According to the embodiment, the four-mode brain MRI sequence is input into the trained spatial feature attention U-shaped network, and the brain tumor segmentation result is obtained. Although the U-shaped structure (also known as U-Net) has become a de facto standard in various medical image segmentation tasks and has enjoyed great success. However, in the segmentation of brain tumors, due to the difference in the structural shape, location and resolution difficulty of the tumor, it is difficult to obtain better results with U-Net. How to make the model better judge the brain tumor position and improve the model identification accuracy rate is very important for a good model. The spatial feature attention module is designed to solve the problem and consists of a spatial attention submodule and a feature attention submodule, the feature attention submodule can help a model to pay attention to features related to tumor recognition and ignore irrelevant features so as to improve the accuracy of the model in judging the brain tumor, the spatial attention submodule can help the model to pay attention to the spatial position of the tumor features so as to improve the positioning accuracy of the model in judging the brain tumor, the combination of the two can well solve the problem that due to the difference of structural shape, position and resolution difficulty of the brain tumor, U-Net is difficult to obtain a better result, and the performance of 3D U-Net on a Dice coefficient and sensitivity is greatly improved.

In a specific implementation of step S11, a test set and a training set of four-modality brain MRI sequences are acquired;

in the specific implementation of step S12, a spatial feature attention U-type network is constructed; wherein the spatial feature attention U-type network is substantially framed by a 3D U-type network and incorporates a spatial feature attention module.

Fig. 2 is a diagram illustrating a spatial feature attention U-type network architecture according to an exemplary embodiment. Referring to fig. 2, the 3D U type network is composed of an encoder and a decoder, the encoder and the decoder are connected in a jump manner, the encoder is used for extracting a feature map of a brain tumor from the four-modality brain MRI sequence and reducing the feature map, and the decoder is used for restoring the reduced feature map, locating the position of the brain tumor from the feature map and performing brain tumor segmentation.

Specifically, the encoder is composed of n sequentially connected encoding blocks, a down-sampling layer is arranged between every two encoding blocks, the encoding blocks are used for extracting a feature map of the brain tumor, and the down-sampling layer is used for reducing the dimension of each feature map by half under the condition that the number of feature map channels is kept unchanged.

Further, each coding block consists of two coding sub-blocks, which are used for extracting a feature map related to the brain tumor, wherein a Dropout layer is arranged between the two coding sub-blocks of the first coding block, and some features can be randomly discarded, so that the overfitting problem of the model is alleviated. Each coding subblock consists of a GroupNorm layer, a ReLu layer and a 3D convolution layer in sequence.

The implementation of the encoder will be described in detail below, taking as an example that the encoder consists of 5 sequentially connected encoding blocks.

(1) And the implementation of the first coding block is shown in fig. 8. And the first coding block is composed of a GroupNorm layer, a Droupout layer, a ReLu layer and a 3D convolution layer in sequence. The role of the Droupout layer is to randomly discard some features to mitigate overfitting of the network.

(2) The implementation of coding blocks two through five is shown in fig. 9. And the second coding block to the fifth coding block are sequentially composed of a GroupNorm layer, a ReLu layer and a 3D convolution layer.

(3) Implementation of a downsampling layer.

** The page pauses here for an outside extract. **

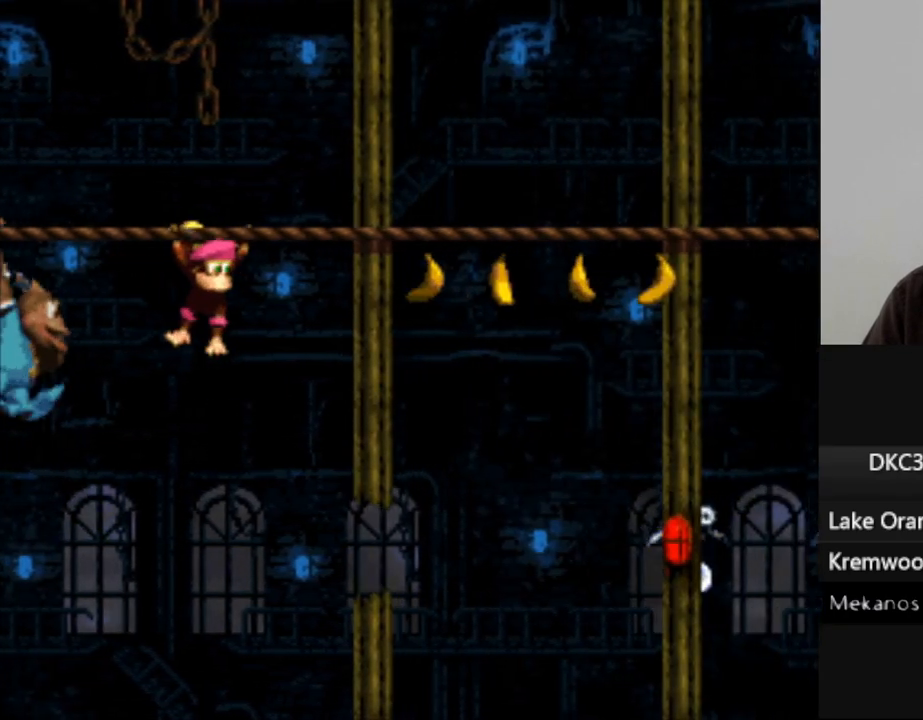
{"buttons": ["Y"], "events": [[433, "DPAD_RIGHT", "up"]]}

The downsampled layer is implemented using a 3D convolution with a kernel size of 2 x 2, step size of 2.

The decoder includes: the decoding device comprises n decoding blocks and a 3D convolutional layer, wherein the n decoding blocks are connected in reverse order and then are adjacent to the 3D convolutional layer, an upper sampling layer is arranged between every two adjacent decoding blocks, the upper sampling layer is used for increasing the size of each dimension of characteristics by one time under the condition that the number of characteristic channels is kept unchanged, and the 3D convolutional layer is used for adjusting the number of the channels of the output characteristics of the first decoding block to be consistent with the number of the brain tumor segmentation results.

Each decoding block consists of two decoding subblocks, and each decoding subblock consists of a GroupNorm layer, a ReLu layer and a 3D convolutional layer in sequence. The nth decoding block receives the output of the encoder, and the rest decoding blocks respectively receive the output of the spatial feature attention module.

The decoder comprises: the decoder comprises 5 decoding blocks and a 3D convolutional layer, wherein the 5 decoding blocks are connected in reverse order and then adjacent to the 3D convolutional layer, an up-sampling layer is arranged between every two adjacent decoding blocks, and the implementation of the decoder is explained in detail for an example.

(1) An implementation of decoding blocks five to one is shown in fig. 9. And five to one code blocks are sequentially composed of a GroupNorm layer, a ReLu layer and a 3D convolution layer.

(2) And (4) realizing an upsampling layer. The upsampling layer is implemented using a 3D deconvolution with a kernel size of 2 x 2, step size of 2.

(3) The decoding block and the upsampling layer are connected as shown in fig. 4 to obtain a decoding block.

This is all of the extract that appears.